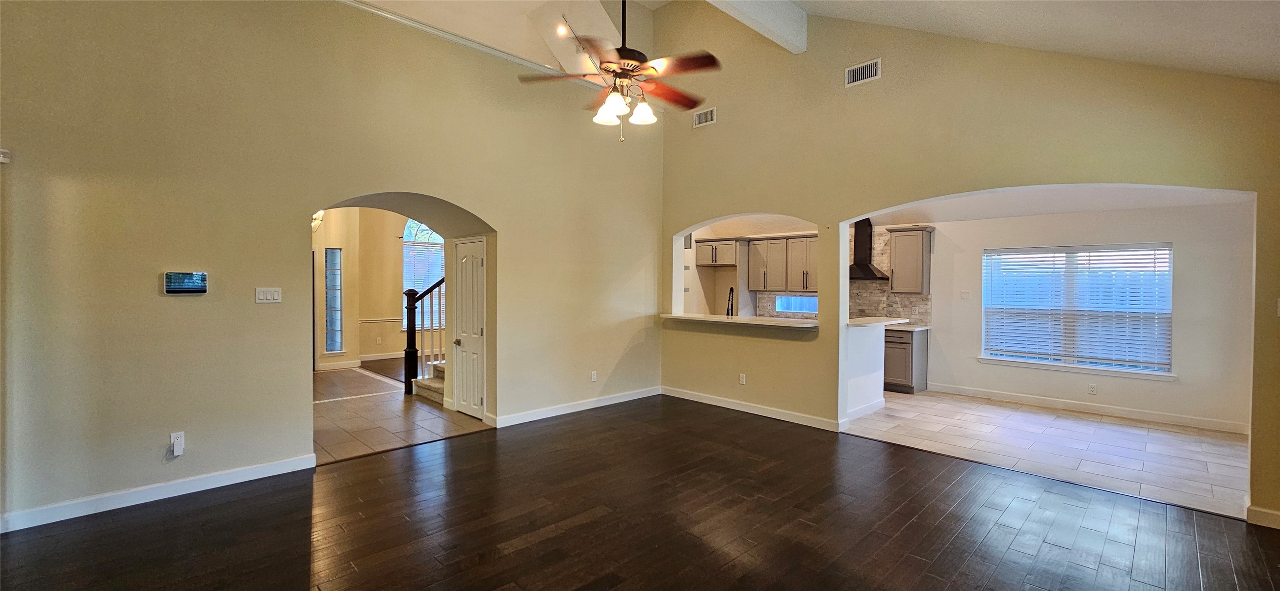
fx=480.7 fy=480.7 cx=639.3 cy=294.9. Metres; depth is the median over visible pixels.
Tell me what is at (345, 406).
tile floor
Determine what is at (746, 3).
ceiling beam
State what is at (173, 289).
control panel
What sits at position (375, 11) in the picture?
crown molding
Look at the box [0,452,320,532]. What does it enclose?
baseboard
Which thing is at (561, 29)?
recessed light
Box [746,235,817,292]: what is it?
upper cabinet
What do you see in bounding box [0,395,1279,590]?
wood floor
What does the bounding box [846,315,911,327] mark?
bar countertop
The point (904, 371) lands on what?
base cabinet
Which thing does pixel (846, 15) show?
ceiling
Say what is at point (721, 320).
bar counter
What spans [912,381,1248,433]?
baseboard
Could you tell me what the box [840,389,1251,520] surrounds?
tile floor
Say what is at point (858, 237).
range hood
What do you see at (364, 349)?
foyer wall
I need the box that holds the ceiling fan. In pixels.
[517,0,720,141]
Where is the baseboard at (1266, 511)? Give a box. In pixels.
[1245,503,1279,529]
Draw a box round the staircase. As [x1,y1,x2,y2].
[411,359,446,405]
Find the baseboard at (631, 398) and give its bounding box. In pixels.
[490,385,662,427]
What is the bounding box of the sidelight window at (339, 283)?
[324,247,343,351]
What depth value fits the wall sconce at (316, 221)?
7.08 m
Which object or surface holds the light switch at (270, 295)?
attached to the left wall at (183, 307)
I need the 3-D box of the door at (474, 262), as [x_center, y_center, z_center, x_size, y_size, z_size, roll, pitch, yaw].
[-1.926,0.382,5.321,0.104,1.878,0.650,-1,1,-45]
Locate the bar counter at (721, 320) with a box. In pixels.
[660,312,819,330]
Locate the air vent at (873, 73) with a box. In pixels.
[844,58,881,86]
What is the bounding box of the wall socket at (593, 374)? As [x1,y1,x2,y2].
[590,370,598,381]
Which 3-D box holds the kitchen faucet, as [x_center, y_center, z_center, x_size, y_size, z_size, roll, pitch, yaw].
[1.127,0.152,5.969,0.191,0.484,0.145,-1,1,-45]
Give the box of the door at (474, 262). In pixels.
[450,237,485,419]
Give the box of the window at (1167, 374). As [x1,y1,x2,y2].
[980,242,1173,377]
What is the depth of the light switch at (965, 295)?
6.57 m
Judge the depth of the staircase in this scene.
6.32 m
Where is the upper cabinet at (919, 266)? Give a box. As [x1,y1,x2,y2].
[886,225,933,293]
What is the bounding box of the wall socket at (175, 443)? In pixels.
[169,431,185,455]
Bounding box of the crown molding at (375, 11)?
[336,0,595,87]
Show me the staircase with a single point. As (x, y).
(430, 386)
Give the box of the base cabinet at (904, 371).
[884,326,929,392]
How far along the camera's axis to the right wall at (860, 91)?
4.36 m
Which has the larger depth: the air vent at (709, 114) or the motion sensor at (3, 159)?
the air vent at (709, 114)
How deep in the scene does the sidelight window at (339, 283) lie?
8.26 m
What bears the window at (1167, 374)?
in the kitchen wall at (1144, 406)
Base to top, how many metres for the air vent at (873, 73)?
0.177 m
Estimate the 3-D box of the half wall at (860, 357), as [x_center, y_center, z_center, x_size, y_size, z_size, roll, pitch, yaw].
[2.496,0.852,5.509,1.460,1.016,0.176,-1,1,-45]
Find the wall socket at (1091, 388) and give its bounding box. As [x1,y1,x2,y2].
[1087,383,1097,394]
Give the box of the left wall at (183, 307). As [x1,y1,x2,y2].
[0,0,663,534]
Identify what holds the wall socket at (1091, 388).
attached to the kitchen wall at (1144, 406)
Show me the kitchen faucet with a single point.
(728, 309)
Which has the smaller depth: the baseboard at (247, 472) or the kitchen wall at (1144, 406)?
the baseboard at (247, 472)
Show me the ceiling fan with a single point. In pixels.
(620, 73)
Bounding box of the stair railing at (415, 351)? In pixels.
[401,275,445,395]
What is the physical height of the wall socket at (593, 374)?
0.124 m
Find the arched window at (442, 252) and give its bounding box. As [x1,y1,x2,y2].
[401,218,445,329]
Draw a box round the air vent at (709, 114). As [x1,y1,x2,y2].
[692,106,716,126]
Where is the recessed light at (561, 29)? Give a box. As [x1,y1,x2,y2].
[554,23,569,36]
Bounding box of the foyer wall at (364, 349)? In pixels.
[312,208,443,373]
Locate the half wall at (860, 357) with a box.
[844,315,901,420]
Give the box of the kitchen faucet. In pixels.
[725,286,735,316]
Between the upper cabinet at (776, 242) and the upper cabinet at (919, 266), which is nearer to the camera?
the upper cabinet at (919, 266)
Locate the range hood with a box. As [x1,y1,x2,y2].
[848,216,888,279]
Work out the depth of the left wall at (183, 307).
3.47 m
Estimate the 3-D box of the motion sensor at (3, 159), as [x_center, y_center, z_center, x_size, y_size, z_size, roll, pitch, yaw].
[-3.680,-0.799,2.743,0.077,0.078,0.066,-1,1,-45]
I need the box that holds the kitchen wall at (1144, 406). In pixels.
[917,198,1255,431]
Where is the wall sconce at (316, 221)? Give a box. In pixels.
[310,209,324,231]
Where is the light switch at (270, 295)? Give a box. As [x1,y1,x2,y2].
[254,287,282,303]
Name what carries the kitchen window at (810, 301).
in the kitchen wall at (705, 301)
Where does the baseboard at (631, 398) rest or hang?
attached to the left wall at (183, 307)
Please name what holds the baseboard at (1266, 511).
attached to the right wall at (860, 91)
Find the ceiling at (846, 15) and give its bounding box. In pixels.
[347,0,1279,84]
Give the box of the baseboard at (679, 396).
[660,385,843,431]
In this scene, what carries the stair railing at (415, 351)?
on the staircase
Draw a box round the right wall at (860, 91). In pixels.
[655,0,1279,528]
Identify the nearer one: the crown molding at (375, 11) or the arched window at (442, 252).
the crown molding at (375, 11)
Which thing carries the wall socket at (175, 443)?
attached to the left wall at (183, 307)
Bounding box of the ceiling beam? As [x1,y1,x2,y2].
[702,0,807,53]
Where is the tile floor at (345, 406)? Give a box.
[313,363,488,463]
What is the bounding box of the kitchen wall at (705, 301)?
[678,222,931,321]
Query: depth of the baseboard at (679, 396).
5.44 m
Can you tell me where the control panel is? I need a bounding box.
[162,270,208,294]
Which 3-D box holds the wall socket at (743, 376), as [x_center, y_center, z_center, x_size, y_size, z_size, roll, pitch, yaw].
[1.176,0.967,5.505,0.015,0.122,0.076,-1,1,-45]
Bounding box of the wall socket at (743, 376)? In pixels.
[738,372,746,384]
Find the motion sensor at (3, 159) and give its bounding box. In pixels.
[0,148,11,163]
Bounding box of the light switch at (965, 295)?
[959,289,971,298]
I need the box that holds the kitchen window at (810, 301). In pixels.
[775,294,818,314]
◆ ◆ ◆
▶ _WHAT IS NEEDED_
The reply should repeat the listing above exactly and contain no pictures.

▶ _EXERCISE RESPONSE_
fx=480.7 fy=480.7 cx=639.3 cy=294.9. Metres; depth is the median over visible pixels.
Tell me what is at (345, 406).
tile floor
Determine what is at (746, 3).
ceiling beam
State what is at (173, 289).
control panel
What sits at position (375, 11) in the picture?
crown molding
Look at the box [0,452,320,532]. What does it enclose?
baseboard
Which thing is at (561, 29)?
recessed light
Box [746,235,817,292]: what is it?
upper cabinet
What do you see in bounding box [0,395,1279,590]?
wood floor
What does the bounding box [846,315,911,327] mark?
bar countertop
The point (904, 371) lands on what?
base cabinet
Which thing does pixel (846, 15) show?
ceiling
Say what is at point (721, 320).
bar counter
What spans [912,381,1248,433]?
baseboard
Could you tell me what the box [840,389,1251,520] surrounds?
tile floor
Say what is at point (858, 237).
range hood
What do you see at (364, 349)?
foyer wall
I need the box that holds the ceiling fan. In pixels.
[517,0,720,141]
Where is the baseboard at (1266, 511)? Give a box. In pixels.
[1245,503,1279,529]
Draw a box round the staircase. As [x1,y1,x2,y2].
[411,359,446,405]
Find the baseboard at (631, 398) and give its bounding box. In pixels.
[490,385,662,427]
What is the bounding box of the sidelight window at (339, 283)?
[324,247,343,351]
What depth value fits the wall sconce at (316, 221)?
7.08 m
Which object or surface holds the light switch at (270, 295)?
attached to the left wall at (183, 307)
I need the 3-D box of the door at (474, 262), as [x_center, y_center, z_center, x_size, y_size, z_size, roll, pitch, yaw].
[-1.926,0.382,5.321,0.104,1.878,0.650,-1,1,-45]
Locate the bar counter at (721, 320) with a box. In pixels.
[660,312,819,330]
Locate the air vent at (873, 73) with a box. In pixels.
[844,58,881,86]
What is the bounding box of the wall socket at (593, 374)? As [x1,y1,x2,y2].
[590,370,598,381]
Which 3-D box holds the kitchen faucet, as [x_center, y_center, z_center, x_size, y_size, z_size, roll, pitch, yaw].
[1.127,0.152,5.969,0.191,0.484,0.145,-1,1,-45]
Give the box of the door at (474, 262). In pixels.
[450,237,485,419]
Give the box of the window at (1167, 374). As [x1,y1,x2,y2].
[980,242,1173,377]
What is the depth of the light switch at (965, 295)?
6.57 m
Judge the depth of the staircase in this scene.
6.32 m
Where is the upper cabinet at (919, 266)? Give a box. As [x1,y1,x2,y2].
[886,225,933,293]
What is the bounding box of the wall socket at (175, 443)? In pixels.
[169,431,185,455]
Bounding box of the crown molding at (375, 11)?
[336,0,595,87]
Show me the staircase with a single point. As (x, y).
(430, 386)
Give the box of the base cabinet at (904, 371).
[884,326,929,392]
How far along the camera's axis to the right wall at (860, 91)?
4.36 m
Which has the larger depth: the air vent at (709, 114) or the motion sensor at (3, 159)?
the air vent at (709, 114)
How deep in the scene does the sidelight window at (339, 283) lie?
8.26 m
What bears the window at (1167, 374)?
in the kitchen wall at (1144, 406)
Base to top, how many metres for the air vent at (873, 73)?
0.177 m
Estimate the 3-D box of the half wall at (860, 357), as [x_center, y_center, z_center, x_size, y_size, z_size, roll, pitch, yaw].
[2.496,0.852,5.509,1.460,1.016,0.176,-1,1,-45]
Find the wall socket at (1091, 388) and give its bounding box. As [x1,y1,x2,y2].
[1087,383,1097,394]
Give the box of the left wall at (183, 307). As [x1,y1,x2,y2].
[0,0,663,534]
Identify what holds the wall socket at (1091, 388).
attached to the kitchen wall at (1144, 406)
Show me the kitchen faucet with a single point.
(728, 309)
Which has the smaller depth: the baseboard at (247, 472) or the kitchen wall at (1144, 406)?
the baseboard at (247, 472)
Show me the ceiling fan with a single point. In pixels.
(620, 73)
Bounding box of the stair railing at (415, 351)? In pixels.
[401,275,445,395]
What is the physical height of the wall socket at (593, 374)?
0.124 m
Find the arched window at (442, 252) and give its bounding box. As [x1,y1,x2,y2].
[401,218,445,329]
Draw a box round the air vent at (709, 114). As [x1,y1,x2,y2].
[692,106,716,126]
Where is the recessed light at (561, 29)? Give a box. As [x1,y1,x2,y2].
[554,23,569,36]
Bounding box of the foyer wall at (364, 349)? In pixels.
[312,208,443,373]
Locate the half wall at (860, 357) with a box.
[844,315,901,420]
Give the box of the kitchen faucet. In pixels.
[725,286,735,316]
Between the upper cabinet at (776, 242) and the upper cabinet at (919, 266), which is nearer to the camera?
the upper cabinet at (919, 266)
Locate the range hood with a box. As [x1,y1,x2,y2].
[848,216,888,279]
Work out the depth of the left wall at (183, 307).
3.47 m
Estimate the 3-D box of the motion sensor at (3, 159), as [x_center, y_center, z_center, x_size, y_size, z_size, roll, pitch, yaw].
[-3.680,-0.799,2.743,0.077,0.078,0.066,-1,1,-45]
I need the box that holds the kitchen wall at (1144, 406). In pixels.
[917,198,1255,431]
Where is the wall sconce at (316, 221)? Give a box. In pixels.
[310,209,324,231]
Where is the light switch at (270, 295)? Give a box. As [x1,y1,x2,y2].
[254,287,282,303]
Name what carries the kitchen window at (810, 301).
in the kitchen wall at (705, 301)
Where does the baseboard at (631, 398) rest or hang?
attached to the left wall at (183, 307)
Please name what holds the baseboard at (1266, 511).
attached to the right wall at (860, 91)
Find the ceiling at (846, 15) and give its bounding box. In pixels.
[347,0,1279,84]
Give the box of the baseboard at (679, 396).
[660,385,843,431]
In this scene, what carries the stair railing at (415, 351)?
on the staircase
Draw a box round the right wall at (860, 91). In pixels.
[655,0,1279,528]
Identify the nearer one: the crown molding at (375, 11) or the arched window at (442, 252).
the crown molding at (375, 11)
Which thing carries the wall socket at (175, 443)?
attached to the left wall at (183, 307)
Bounding box of the ceiling beam? As [x1,y1,x2,y2].
[702,0,807,53]
Where is the tile floor at (345, 406)? Give a box.
[313,363,488,463]
What is the bounding box of the kitchen wall at (705, 301)?
[678,222,931,321]
Query: depth of the baseboard at (679, 396).
5.44 m
Can you tell me where the control panel is? I need a bounding box.
[162,270,208,294]
Which 3-D box holds the wall socket at (743, 376), as [x_center, y_center, z_center, x_size, y_size, z_size, roll, pitch, yaw].
[1.176,0.967,5.505,0.015,0.122,0.076,-1,1,-45]
Bounding box of the wall socket at (743, 376)? In pixels.
[738,372,746,384]
Find the motion sensor at (3, 159) and give its bounding box. In pixels.
[0,148,11,163]
Bounding box of the light switch at (965, 295)?
[959,289,971,298]
I need the box that holds the kitchen window at (810, 301). In pixels.
[775,294,818,314]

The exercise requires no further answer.